Diabetes Obes Metab · 2026

Last updated 2026-05-28

In a study of 10,625 patients with overweight or obesity and heart disease but no diabetes, those taking semaglutide had a 29% lower risk of heart attack, stroke, or death compared to those taking tirzepatide. They also had a 22% lower risk of these events plus heart-related hospital stays or procedures. The results were even stronger when looking only at patients who consistently took their medication.

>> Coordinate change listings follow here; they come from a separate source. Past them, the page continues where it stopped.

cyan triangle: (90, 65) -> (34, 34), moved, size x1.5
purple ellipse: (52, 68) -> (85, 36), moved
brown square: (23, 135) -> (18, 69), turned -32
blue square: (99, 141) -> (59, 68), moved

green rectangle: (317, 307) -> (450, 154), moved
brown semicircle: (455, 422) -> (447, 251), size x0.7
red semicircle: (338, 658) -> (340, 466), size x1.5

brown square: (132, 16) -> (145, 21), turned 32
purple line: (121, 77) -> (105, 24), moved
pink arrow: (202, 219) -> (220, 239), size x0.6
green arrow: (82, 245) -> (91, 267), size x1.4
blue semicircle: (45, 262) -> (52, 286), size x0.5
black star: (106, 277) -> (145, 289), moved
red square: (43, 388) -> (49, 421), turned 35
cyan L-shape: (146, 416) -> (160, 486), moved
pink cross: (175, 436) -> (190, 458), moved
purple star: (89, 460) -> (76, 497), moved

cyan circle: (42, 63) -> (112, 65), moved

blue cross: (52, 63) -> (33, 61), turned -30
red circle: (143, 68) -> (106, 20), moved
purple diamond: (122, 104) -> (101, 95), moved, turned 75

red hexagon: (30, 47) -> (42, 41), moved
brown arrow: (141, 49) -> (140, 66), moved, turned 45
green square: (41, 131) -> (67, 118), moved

AI summary of the abstract below.

JournalDiabetes Obes Metab, 2026
Citations3
Molecules semaglutide, tirzepatide
Conditions studied Obesity, Cardiovascular Risk Reduction

Abstract

AIMS: To assess the real-world effectiveness of semaglutide versus tirzepatide in reducing major adverse cardiovascular events (MACE) among patients with overweight/obesity and established atherosclerotic cardiovascular disease (ASCVD) without diabetes in an insured US population. MATERIALS AND METHODS: This retrospective, observational cohort study used Komodo Research Data and included patients ≥45 years of age with overweight/obesity and ≥1 claim for myocardial infarction (MI), ischemic stroke, or peripheral artery disease first treated with semaglutide or tirzepatide between 13/5/2022-31/1/2025. Propensity score matching was used to balance key baseline characteristics between cohorts. Primary outcomes included revised 3-point MACE (rMACE-3: MI, stroke, all-cause mortality) and revised 5-point MACE (rMACE-5: rMACE-3, coronary revascularization, hospitalisation for heart failure). Cox proportional hazard models were used to compare time to first event for study outcomes. A secondary per-protocol analysis was conducted where patients were censored at treatment discontinuation (gap in therapy >30 days). RESULTS: 10 625 patients were included in each matched cohort. Semaglutide was associated with statistically significant 29% (hazard ratio [HR] 0.71; p = 0.046) and 22% (HR 0.78; p = 0.040) reductions in the risk of rMACE-3 and rMACE-5, respectively, compared with tirzepatide. In the per-protocol analysis, semaglutide continued to be associated with a significantly lower risk of rMACE-3 (HR 0.43; p = 0.005) and rMACE-5 (HR 0.57; p = 0.003) compared with tirzepatide. CONCLUSIONS: This real-world analysis of a large US claims database shows semaglutide was associated with early and significantly greater reductions in the risk of rMACE-3 and rMACE-5 versus tirzepatide among patients with overweight or obesity and ASCVD but without diabetes.